이 튜토리얼에서는 DOCUMENT_TEXT_DETECTION 요청을 보낸 다음 fullTextAnnotation 응답을 처리하는 기본 Vision API 애플리케이션에 대해 설명합니다.

아래 설명과 같이 표준 TEXT_DETECTION과 DOCUMENT_TEXT_DETECTION은 모두 fullTextAnnotation를 반환합니다. 그러나 프리미엄 DOCUMENT_TEXT_DETECTION 기능에는 입력 글자 수 제한이 없습니다. 또한 Cloud Vision 요청 하나에 TEXT_DETECTION과 DOCUMENT_TEXT_DETECTION이 모두 지정된 경우 DOCUMENT_TEXT_DETECTION이 우선 적용됩니다.

fullTextAnnotation은 이미지에서 추출한 UTF-8 텍스트에 대한 구조화된 계층적 응답으로서 페이지→블록→단락→단어→기호 순으로 정리됩니다.
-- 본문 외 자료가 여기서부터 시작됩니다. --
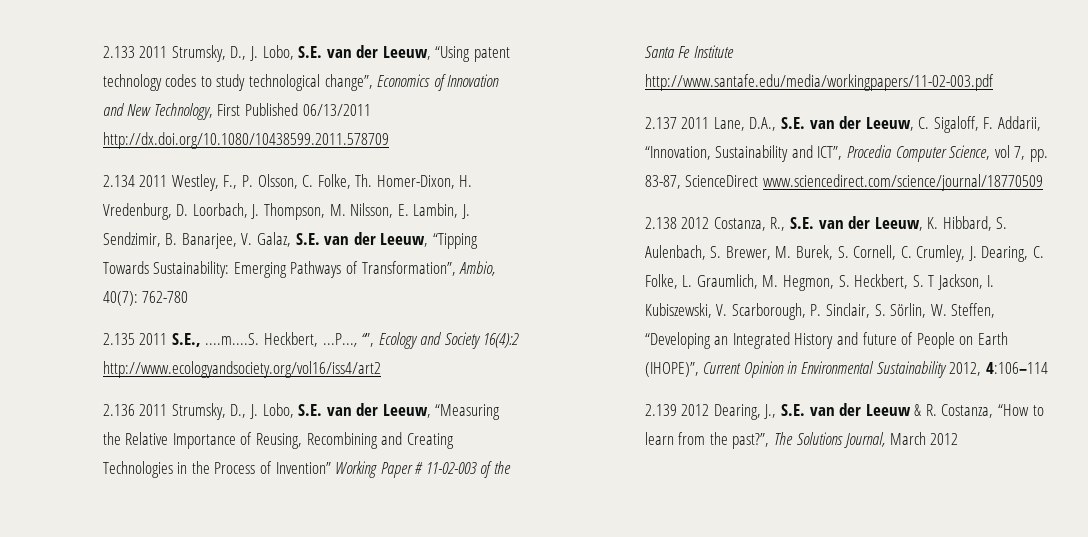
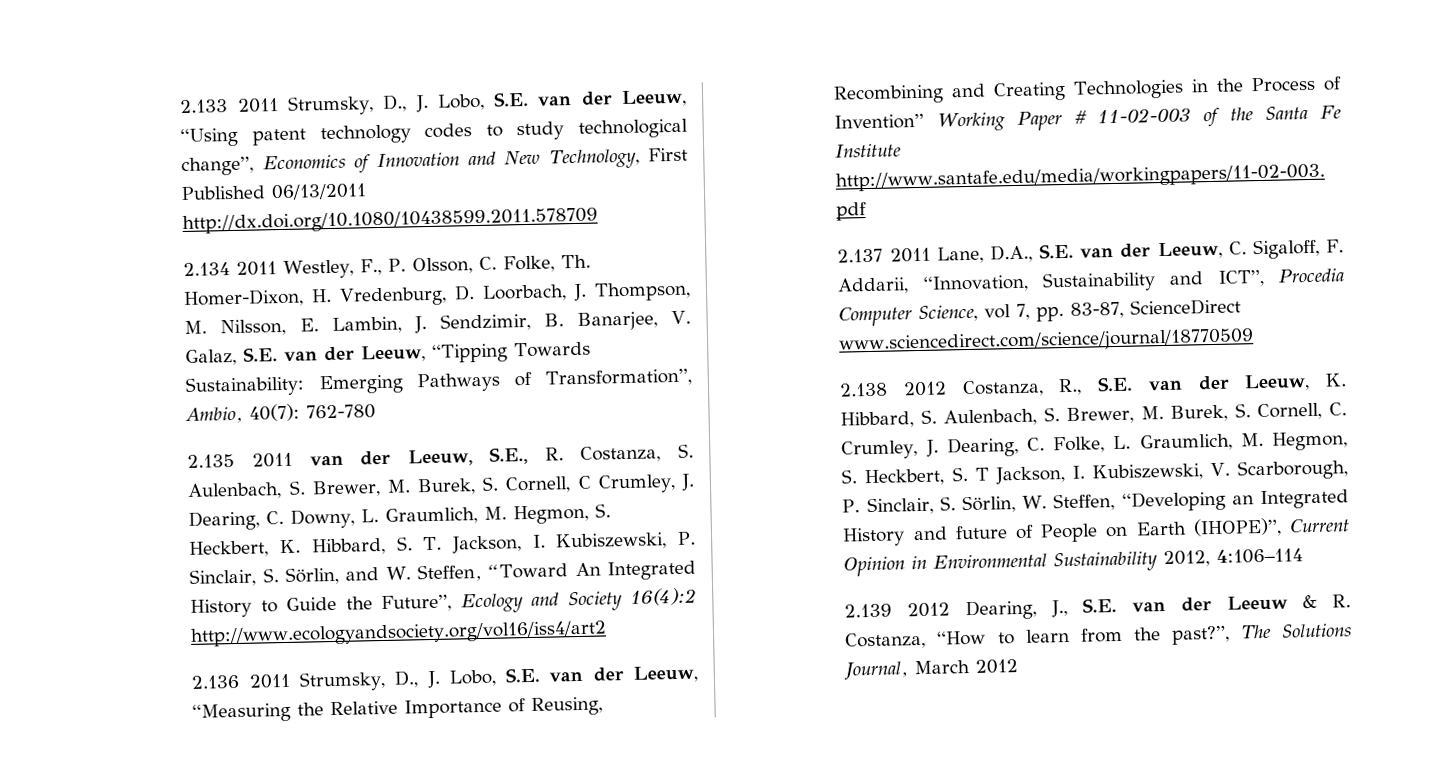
[171,332,375,347] S.E., ....m....S. Heckbert, ...P..., “”, -> [309,443,694,467] [187,473,695,500] [188,503,612,531] [189,531,697,558] [189,560,696,587] [190,594,453,618] van der Leeuw, S.E., R. Costanza, S. Aulenbach, S. Brewer, M. Burek, S. Cornell, C Crumley, J. Dearing, C. Downy, L. Graumlich, M. Hegmon, S. Heckbert, K. Hibbard, S. T. Jackson, I. Kubiszewski, P. Sinclair, S. Sörlin, and W. Steffen, “Toward An Integrated History to Guide the Future”,

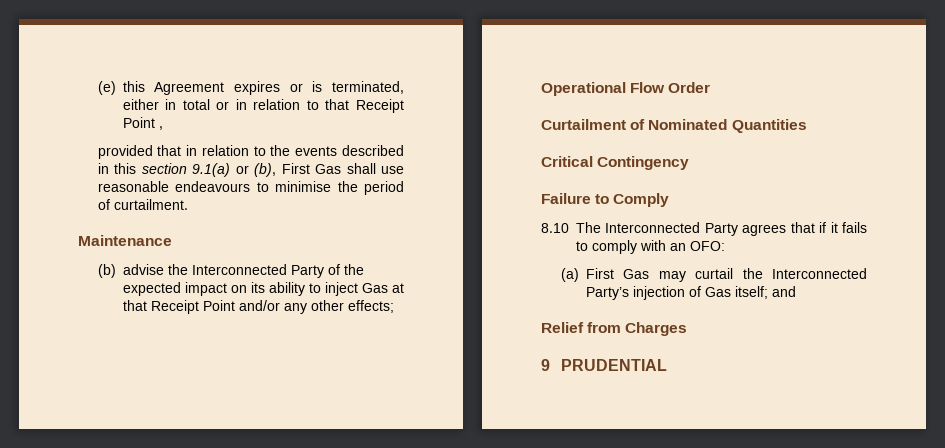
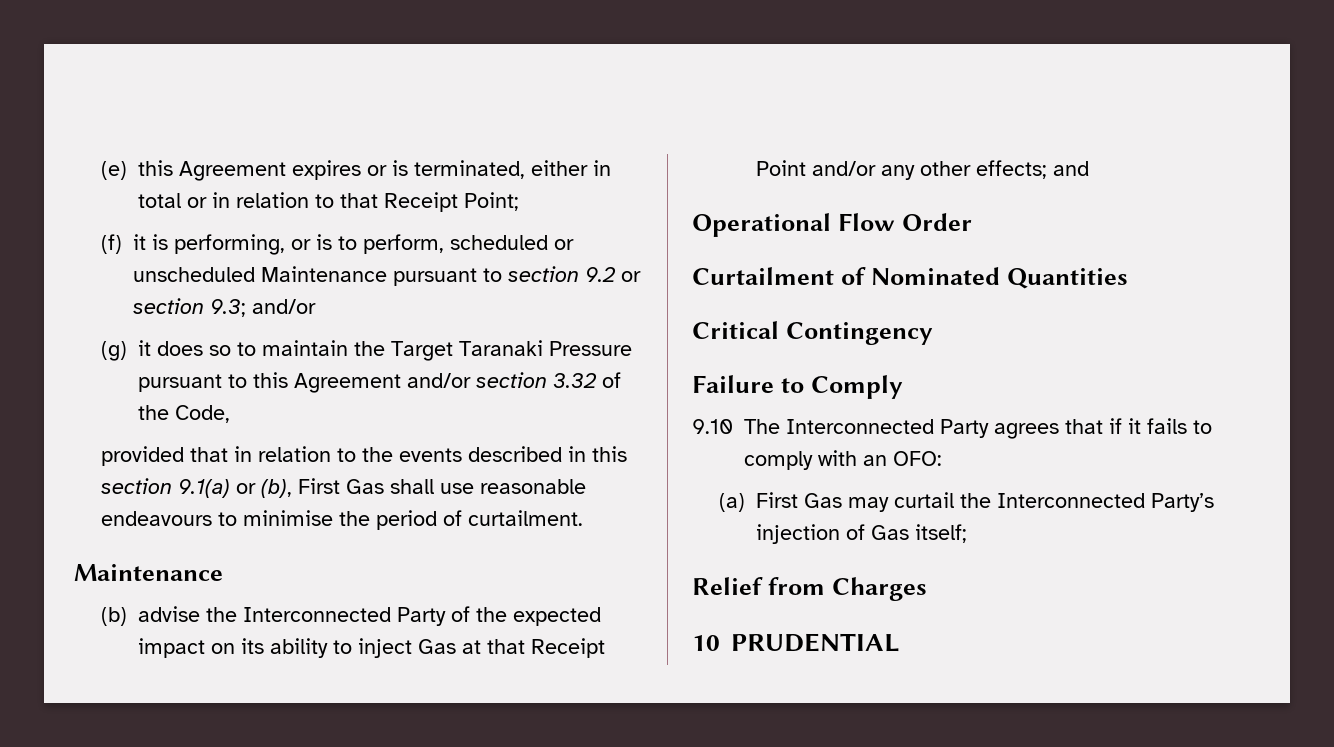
[122,117,163,130] Point , -> [464,192,520,211] [101,234,575,255] [133,266,642,286] [133,298,317,317] [101,340,633,361] [138,372,622,393] [138,405,231,423] Point; // (f) it is performing, or is to perform, scheduled or unscheduled Maintenance pursuant to section 9.2 or section 9.3; and/or // (g) it does so to maintain the Target Taranaki Pressure pursuant to this Agreement and/or section 3.32 of the Code,
(394, 306) none -> [1053,161,1090,176] and
[541,223,569,233] 8.10 -> [692,419,733,434] 9.10
[771,286,796,297] and -> (968, 533) none
[541,359,550,371] 9 -> [692,635,720,651] 10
Page는 블록의 모음이며 여기에 크기와 해상도 같은 페이지에 대한 메타 정보가 추가됩니다. X 해상도와 Y 해상도는 서로 다를 수 있습니다.
Block은 페이지의 '논리적' 요소 하나를 나타냅니다. 예를 들면 텍스트로 덮인 영역, 그림, 열 사이의 구분선 등입니다. 텍스트 블록과 테이블 블록은 텍스트를 추출하는 데 필요한 주요 정보를 포함합니다.
Paragraph는 순서가 있는 단어 시퀀스를 나타내는 텍스트의 구조적 단위입니다. 기본적으로 각 단어는 단어 구분 기호로 분리되어 있다고 가정합니다.
Word는 가장 작은 텍스트 단위로서 기호의 배열로 표현됩니다.
Symbol은 문자 하나 또는 구두점 하나를 나타냅니다.

fullTextAnnotation은 요청의 이미지와 부분적으로 일치하거나 완전히 일치하는 웹 이미지의 URL을 제공할 수도 있습니다.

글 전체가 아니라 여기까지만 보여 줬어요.